Not to brag but my wife bought toothpaste because she thought it was almost empty and I squeezed out paste for two more months.
Friend: What’s the consequence for bigamy? Me: You have to visit TWO sets of inlaws over the holidays
Jokes on you DUI Checkpoint, we can no longer afford to drink AND drive.
I know dropping your phone/keys in a public toilet is bad but have you ever lost a shoe trying to kick the flusher
satan: I HAVE COME TO TAKE YOU TO THE DEPTHS OF H-
me: wow you’re tall
satan: thanks?
me: how tall are you?
satan: i dunno like 6’6”, 6’11” with the horns?
me: [twirling hair] omg “with horns”! you are SO funny
If you suddenly stand up and shout “IT’S A CHRISTMAS MIRACLE” you can walk out of work and not come back and no one will even ask about it.
All this construction in my area makes me realize how many weapons are just randomly lying around.
Accidentally texted “Olay” instead of “Okay” and now my text has a smooth, youthful look.
Good cop: you want coffee?
Bad cop: where did you hide the money?
Cop that freelances for BuzzFeed: answer these questions to find out what type of criminal you are
Preowned Jaguar for sale. Beloved family member, excellent shape. Wife forced me to put her up for sale after she (the jaguar) ate the kids.
I’m not laughing AT you, I’m laughing WITH other people at you.

------------------------------------------------------------

Task instructions:
Continue the collection of short jokes from where it stops.

Data excerpt:

------------------------------------------------------------

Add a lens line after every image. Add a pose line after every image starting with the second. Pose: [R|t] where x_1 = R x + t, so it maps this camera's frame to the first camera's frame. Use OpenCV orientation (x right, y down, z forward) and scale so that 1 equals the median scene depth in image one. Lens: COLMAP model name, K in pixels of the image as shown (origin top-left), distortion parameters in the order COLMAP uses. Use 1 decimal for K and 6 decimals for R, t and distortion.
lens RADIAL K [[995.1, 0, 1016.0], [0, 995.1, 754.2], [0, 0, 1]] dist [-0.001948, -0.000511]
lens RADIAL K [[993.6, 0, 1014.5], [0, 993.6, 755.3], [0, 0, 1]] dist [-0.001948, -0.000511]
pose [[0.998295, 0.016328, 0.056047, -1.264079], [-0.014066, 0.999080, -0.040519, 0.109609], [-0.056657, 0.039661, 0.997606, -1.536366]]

------------------------------------------------------------

Your response:
I got fruit flies
they’re multiplying
and I’m losing control
cuz the bananas
my kids are supplying
they’re liquefying
PHYSICIST: There are infinite universes, more than you can imagine
ME: That means there exists a universe in which all my tweets are funny
PHYSICIST: Not that many
“Dad, I cant sleep.”
Dad: [enters chugging a Monster] SLEEP IS DEAD. GET A JOB.
“Dad Im seven-”
Dad: SO WERE THE DWARVES BUT THEY HAD JOBS.
[stepping out of my apartment for the first time at 7 pm after being alone in there all day and not saying a word to anyone]
neighbor: hey there
me: greetums
Biden: Trump’s sons were nice
Obama: Considering you called them the Menendez brothers all day
B: Uday and Qusay?
“I was juggling five babies and all of a sudden I noticed I was only juggling three.”
“Have you checked the chandelier?”
(Don’t let her know you can’t read)
Yes I’ll have this
*points to menu*
-So you want the gratuity of 15% added to parties of 8 or more?
Shit
If we sneezed Windex instead of spit I bet my neighbors would be cool with me standing at their window.
her: when we go to Hawaii let’s ride a dolphin
me:
her:
me: i’m taking a plane, Karen
The most romantic restaurant in the world is not as dimly lit as the operating room on a TV medical drama.
✌🏽
My 6yo ate his dinner but apparently that wasn’t enough food because he said “I’m hungry” and I said “I’m daddy” which really wasn’t the answer he was looking for.
I tried to check your drinking water for quality and freshness. Next time please warn me when it’s sparkly water that will bite my nose holes
Pulled off my t-shirt too fast and made my glasses disappear. I’m now available for bookings.